From a recent Fortune
interview:
With the primary contest over, I asked Obama to
clarify his remarks on NAFTA. "I think that sometimes during campaigns the rhetoric gets overheated and
amplified," he concedes. Did his? "Politicians are always
guilty of that, and I don't exempt myself." During a debate before
the Texas and Ohio primaries, Obama said, "We should use the hammer
of a potential opt-out" to force Canada and Mexico to renegotiate
NAFTA. Now, however, he says he doesn't plan to unilaterally reopen
NAFTA, that he had just spoken with Canadian Prime Minister Stephen
Harper that morning (Harper had called to congratulate him on the
nomination), and that "I'm looking forward to a conversation with
him. I'm a big believer in opening up a dialogue and figuring out
how we can make this work for all people."
(Emphasis mine.)
While your typical lying politician will at least say something
along the lines of "I misspoke," Obama takes it to a new level. He
describes his lie in the passive voice, saying, "rhetoric gets
overheated and amplified" as if he has no agency, like an
exasperated child caught stealing Hostess cupcakes from the school
cafeteria who explains, "but everybody was doing it!" Keep in mind
that during the primaries, at the time in question, Obama economic
adviser Austan Goolsbee had visited Canada and told them that his
anti-NAFTA rhetoric was just about election time pandering for
votes in Ohio. Back then, the Obama campaign vigorously pushed back
against the story, but now we see that it was absolutely accurate.

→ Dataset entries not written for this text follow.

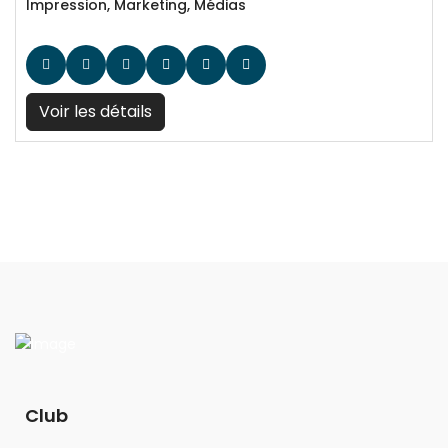
Impression, Marketing, Médias
Voir les détails
Club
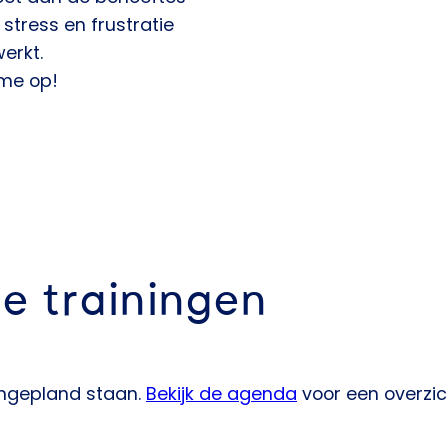
stress en frustratie
erkt.
me op!
e trainingen
ingepland staan.
Bekijk de agenda
voor een overzich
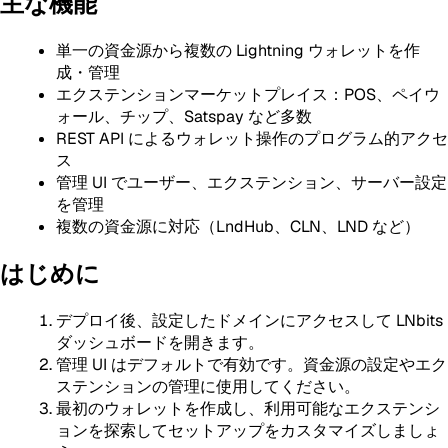
主な機能
単一の資金源から複数の Lightning ウォレットを作
成・管理
エクステンションマーケットプレイス：POS、ペイウ
ォール、チップ、Satspay など多数
REST API によるウォレット操作のプログラム的アクセ
ス
管理 UI でユーザー、エクステンション、サーバー設定
を管理
複数の資金源に対応（LndHub、CLN、LND など）
はじめに
デプロイ後、設定したドメインにアクセスして LNbits
ダッシュボードを開きます。
管理 UI はデフォルトで有効です。資金源の設定やエク
ステンションの管理に使用してください。
最初のウォレットを作成し、利用可能なエクステンシ
ョンを探索してセットアップをカスタマイズしましょ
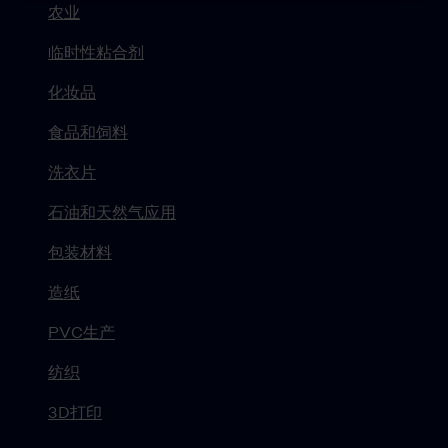
农业
临时性粘合剂
化妆品
食品和饲料
洗衣片
石油和天然气应用
包装材料
造纸
PVC生产
纺织
3D打印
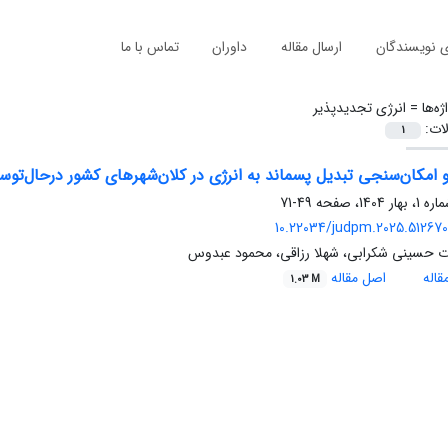
ی نویسندگان
ارسال مقاله
داوران
تماس با ما
ژه‌ها =
انرژی تجدیدپذیر
لات:
1
و امکان‌سنجی تبدیل پسماند به انرژی در کلان‌شهرهای کشور درحال‌توسع
49-71
10.22034/judpm.2025.512670.
ات حسینی شکرابی، شهلا رزاقی، محمود عبدوس
اله
اصل مقاله
1.03 M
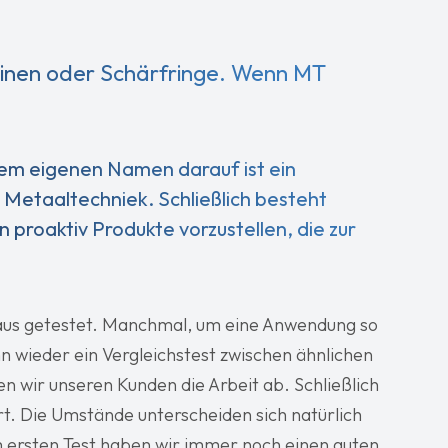
hinen oder Schärfringe. Wenn MT
rem eigenen Namen darauf ist ein
n Metaaltechniek. Schließlich besteht
 proaktiv Produkte vorzustellen, die zur
.
Haus getestet. Manchmal, um eine Anwendung so
n wieder ein Vergleichstest zwischen ähnlichen
n wir unseren Kunden die Arbeit ab. Schließlich
t. Die Umstände unterscheiden sich natürlich
em ersten Test haben wir immer noch einen guten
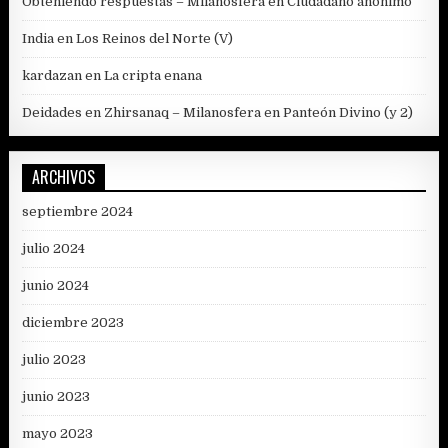
Obteniendo respuestas – Milanosfera
en
Ciudadano anónimo
India
en
Los Reinos del Norte (V)
kardazan
en
La cripta enana
Deidades en Zhirsanaq – Milanosfera
en
Panteón Divino (y 2)
ARCHIVOS
septiembre 2024
julio 2024
junio 2024
diciembre 2023
julio 2023
junio 2023
mayo 2023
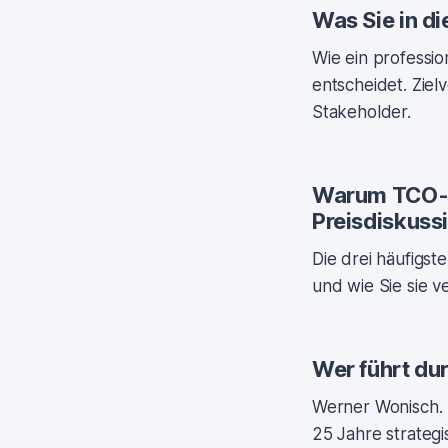
Was Sie in d
Wie ein professio
entscheidet. Zie
Stakeholder.
Warum TCO-
Preisdiskuss
Die drei häufigst
und wie Sie sie v
Wer führt du
Werner Wonisch. A
25 Jahre strategi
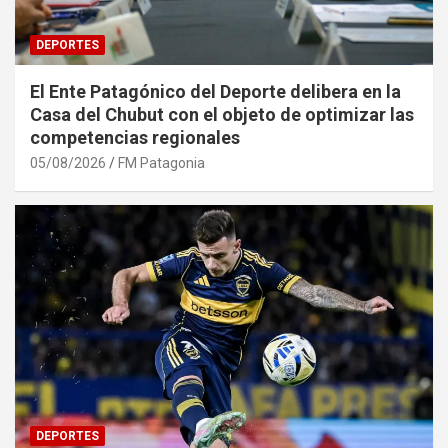
DEPORTES
El Ente Patagónico del Deporte delibera en la
Casa del Chubut con el objeto de optimizar las
competencias regionales
05/08/2026
FM Patagonia
DEPORTES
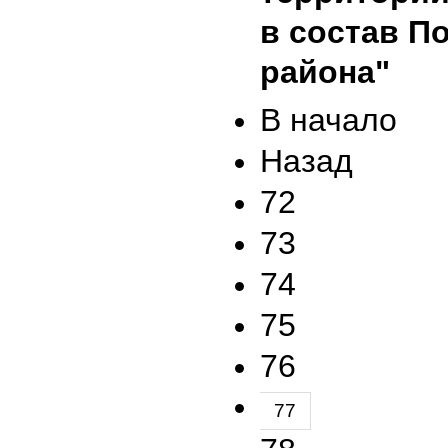
в состав П
района"
В начало
Назад
72
73
74
75
76
77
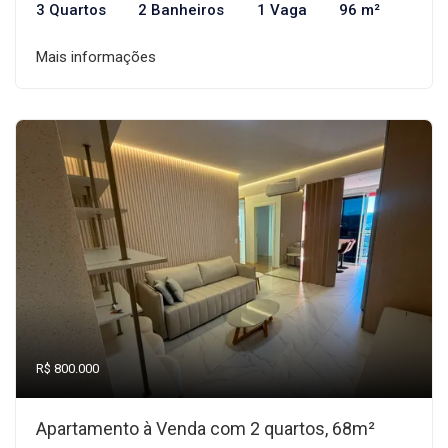
3 Quartos
2 Banheiros
1 Vaga
96 m²
Mais informações
R$ 800.000
Apartamento à Venda com 2 quartos, 68m²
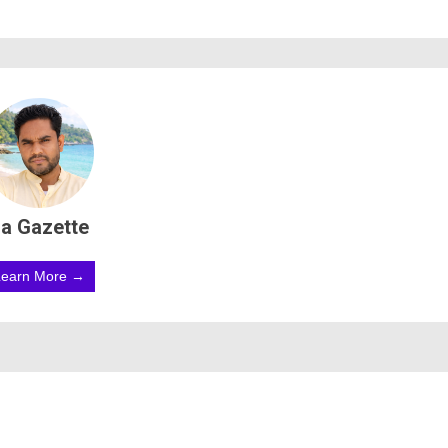
a Gazette
Learn More →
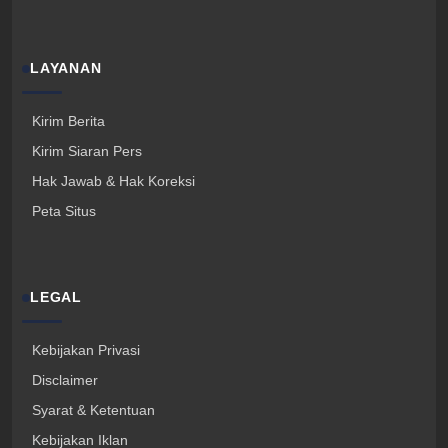
LAYANAN
Kirim Berita
Kirim Siaran Pers
Hak Jawab & Hak Koreksi
Peta Situs
LEGAL
Kebijakan Privasi
Disclaimer
Syarat & Ketentuan
Kebijakan Iklan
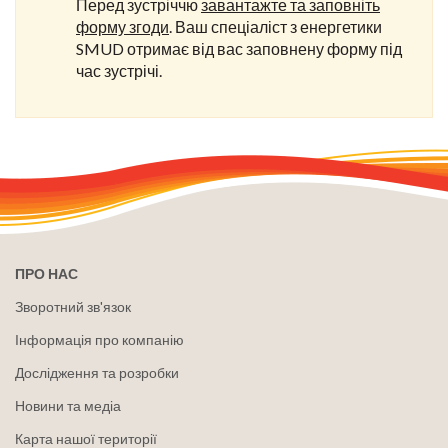
Перед зустріччю
завантажте та заповніть
форму згоди
. Ваш спеціаліст з енергетики
SMUD отримає від вас заповнену форму під
час зустрічі.
ПРО НАС
Зворотний зв'язок
Інформація про компанію
Дослідження та розробки
Новини та медіа
Карта нашої території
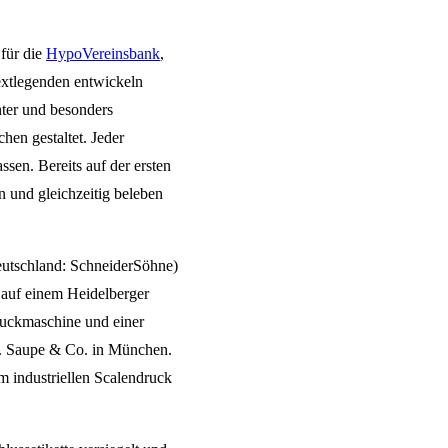
 für die
HypoVereinsbank
,
Textlegenden entwickeln
hter und besonders
hen gestaltet. Jeder
sen. Bereits auf der ersten
n und gleichzeitig beleben
eutschland: SchneiderSöhne)
 auf einem Heidelberger
Druckmaschine und einer
M. Saupe & Co. in München.
m industriellen Scalendruck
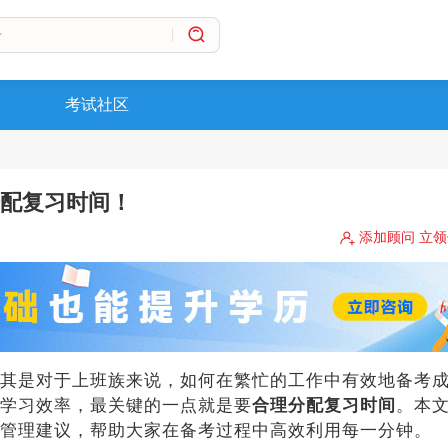
考试社区
分配复习时间！
添加顾问 立
其是对于上班族来说，如何在繁忙的工作中有效地备考
学习效率，最关键的一点就是要
合理分配复习时间
。本
管理建议，帮助大家在备考过程中高效利用每一分钟。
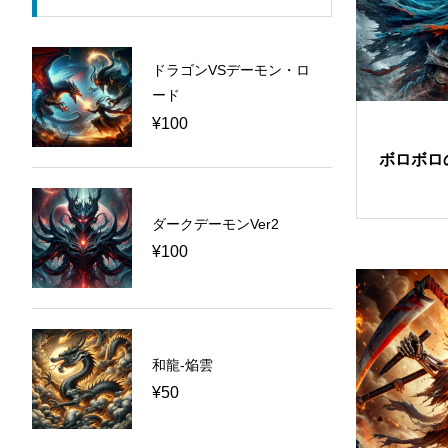
ドラゴンVSデーモン・ロ
ード
¥
100
ボロボロ
ダークデーモンVer2
¥
100
和龍-焔雲
¥
50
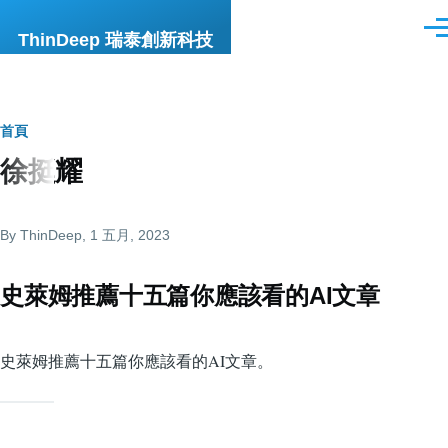
移至主內容
選
ThinDeep 瑞泰創新科技
單
導
首頁
徐挺耀
航
連
By
ThinDeep
, 1 五月, 2023
結
史萊姆推薦十五篇你應該看的AI文章
史萊姆推薦十五篇你應該看的AI文章。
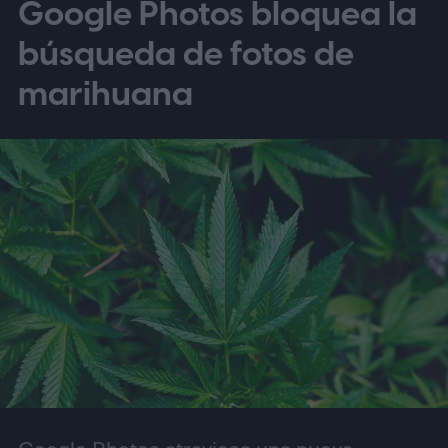
Google Photos bloquea la
búsqueda de fotos de
marihuana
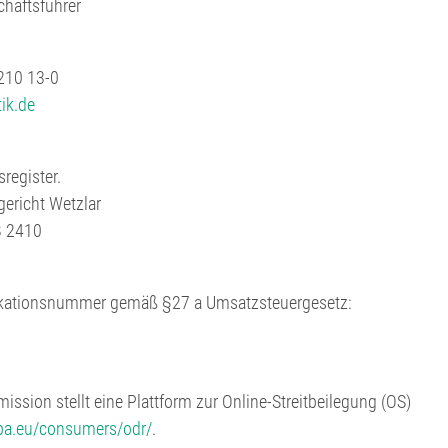
chäftsführer
 210 13-0
ik.de
register.
gericht Wetzlar
B 2410
ikationsnummer gemäß §27 a Umsatzsteuergesetz:
ssion stellt eine Plattform zur Online-Streitbeilegung (OS)
opa.eu/consumers/odr/
.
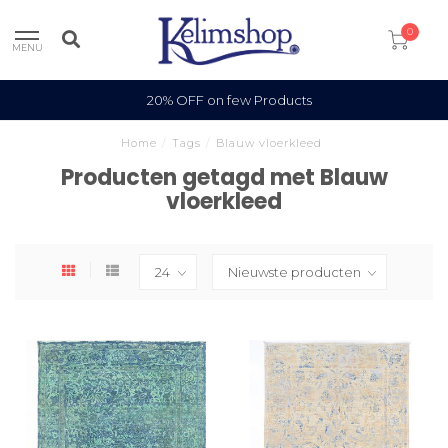
0
MENU
20% OFF on few Products
Home
/
Tags
/
Blauw vloerkleed
Producten getagd met Blauw
vloerkleed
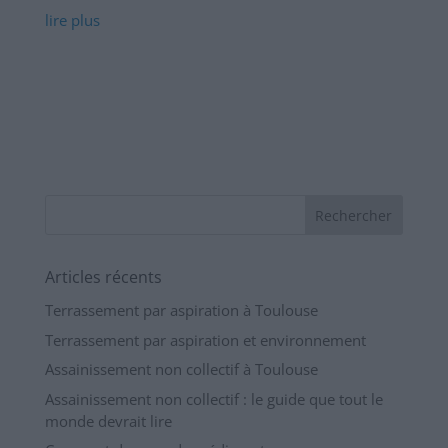
lire plus
Articles récents
Terrassement par aspiration à Toulouse
Terrassement par aspiration et environnement
Assainissement non collectif à Toulouse
Assainissement non collectif : le guide que tout le
monde devrait lire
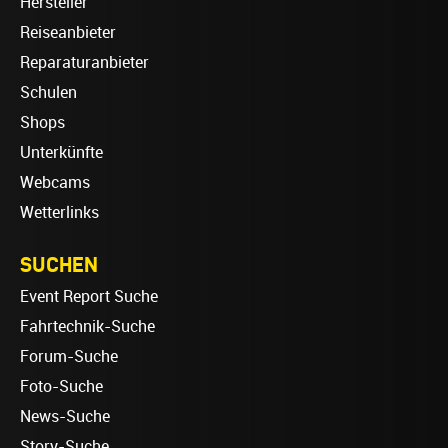
Hersteller
Reiseanbieter
Reparaturanbieter
Schulen
Shops
Unterkünfte
Webcams
Wetterlinks
SUCHEN
Event Report Suche
Fahrtechnik-Suche
Forum-Suche
Foto-Suche
News-Suche
Story-Suche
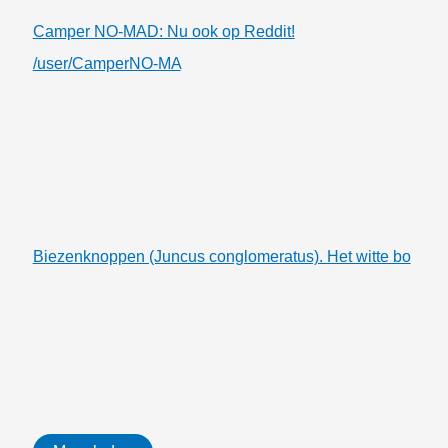
Camper NO-MAD: Nu ook op Reddit!
/user/CamperNO-MA
Biezenknoppen (Juncus conglomeratus). Het witte bo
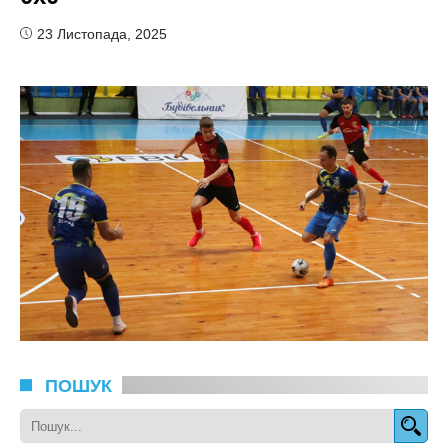
23 Листопада, 2025
ПОШУК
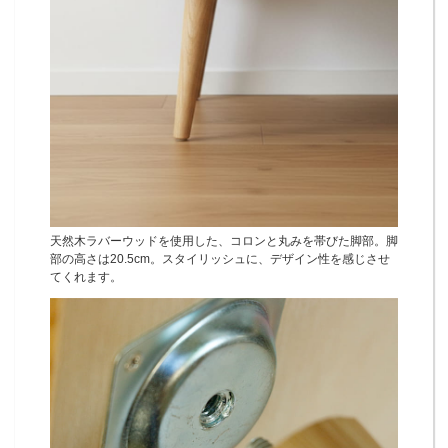
天然木ラバーウッドを使用した、コロンと丸みを帯びた脚部。脚
部の高さは20.5cm。スタイリッシュに、デザイン性を感じさせ
てくれます。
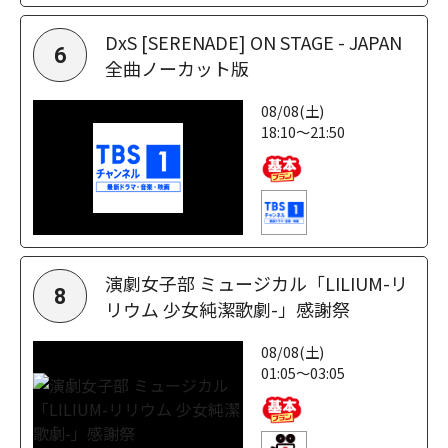
DxS [SERENADE] ON STAGE - JAPAN
6
全曲ノーカット版
08/08(土)
18:10～21:50
演劇女子部 ミュージカル「LILIUM-リ
8
リウム 少女純潔歌劇-」感謝祭
08/08(土)
01:05～03:05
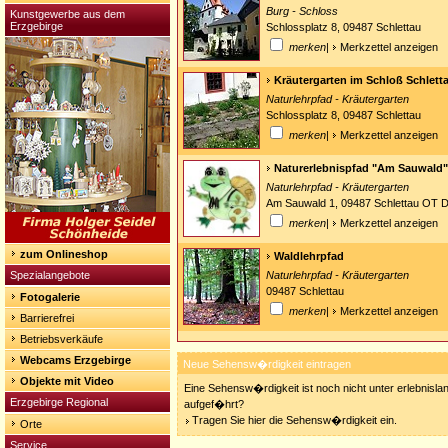
Burg - Schloss
Kunstgewerbe aus dem
Erzgebirge
Schlossplatz 8, 09487 Schlettau
merken
|
Merkzettel anzeigen
Kräutergarten im Schloß Schlett
Naturlehrpfad - Kräutergarten
Schlossplatz 8, 09487 Schlettau
merken
|
Merkzettel anzeigen
Naturerlebnispfad "Am Sauwald"
Naturlehrpfad - Kräutergarten
Am Sauwald 1, 09487 Schlettau OT D
merken
|
Merkzettel anzeigen
zum Onlineshop
Waldlehrpfad
Spezialangebote
Naturlehrpfad - Kräutergarten
09487 Schlettau
Fotogalerie
merken
|
Merkzettel anzeigen
Barrierefrei
Betriebsverkäufe
Webcams Erzgebirge
Neue Sehensw�rdigkeit eintragen
Objekte mit Video
Eine Sehensw�rdigkeit ist noch nicht unter erlebnisla
Erzgebirge Regional
aufgef�hrt?
Tragen Sie hier die Sehensw�rdigkeit ein.
Orte
Service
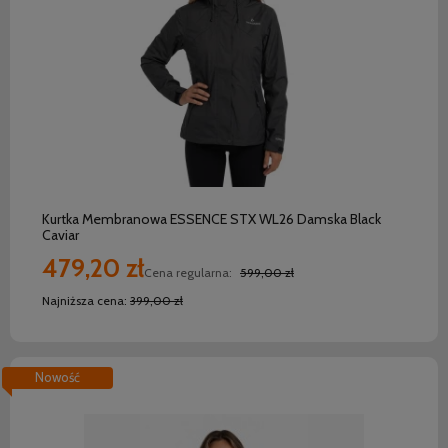
do koszyka
Kurtka Membranowa ESSENCE STX WL26 Damska Black
Caviar
479,20 zł
Cena regularna:
599,00 zł
Najniższa cena:
399,00 zł
Nowość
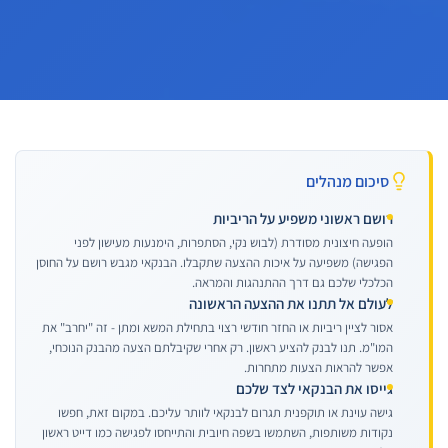
סיכום מנהלים
רושם ראשוני משפיע על הריביות
הופעה חיצונית מסודרת (לבוש נקי, הסתפרות, הימנעות מעישון לפני
הפגישה) משפיעה על איכות ההצעה שתקבלו. הבנקאי מגבש רושם על החוסן
הכלכלי שלכם גם דרך ההתנהגות והמראה.
לעולם אל תתנו את ההצעה הראשונה
אסור לציין ריביות או החזר חודשי רצוי בתחילת המשא ומתן - זה "יחרב" את
המו"מ. תנו לבנק להציע ראשון. רק אחרי שקיבלתם הצעה מהבנק הנוכחי,
אפשר להראות הצעות מתחרות.
גייסו את הבנקאי לצד שלכם
גישה עוינת או תוקפנית תגרום לבנקאי לוותר עליכם. במקום זאת, חפשו
נקודות משותפות, השתמשו בשפה חיובית והתייחסו לפגישה כמו דייט ראשון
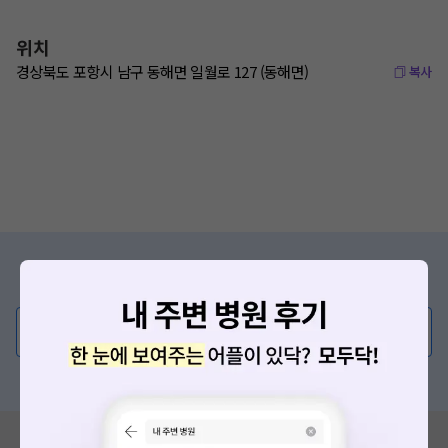
위치
경상북도 포항시 남구 동해면 일월로 127 (동해면)
복사
증상/치료, 궁금한 점이 있나요?
의사가 직접 답해드려요!
💬 무엇이든 물어보세요
혹은, 의료상담 서비스에 다양한 게시글 보러가기
혹시 잘못된 병원정보가 있나요?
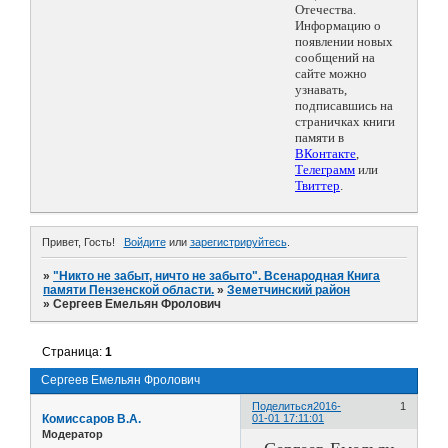
Отечества.
Информацию о
появлении новых
сообщений на
сайте можно
узнавать,
подписавшись на
страничках книги
памяти в
ВКонтакте
,
Телеграмм
или
Твиттер
.
Привет, Гость!
Войдите
или
зарегистрируйтесь
.
»
"Никто не забыт, ничто не забыто". Всенародная Книга
памяти Пензенской области.
»
Земетчинский район
»
Сергеев Емельян Фролович
Страница:
1
Сергеев Емельян Фролович
Поделиться
2016-
1
Комиссаров В.А.
01-01 17:11:01
Модератор
Сергеев Емельян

It's one thing if in the midst of a debate, or a fierce exchange
with a reporter, a candidate loses it and says something nasty.
That's getting "overheated." But a calculated and sustained effort
to win over anti-trade liberal voters in a Democratic primary by
bashing NAFTA incessantly, only to say later that you didn't really
mean it, is an entirely different phenomenon. Obama wants to usher
in a "new kind of politics," and now we're learning that what he
really means is that he'd devise new ways to lie.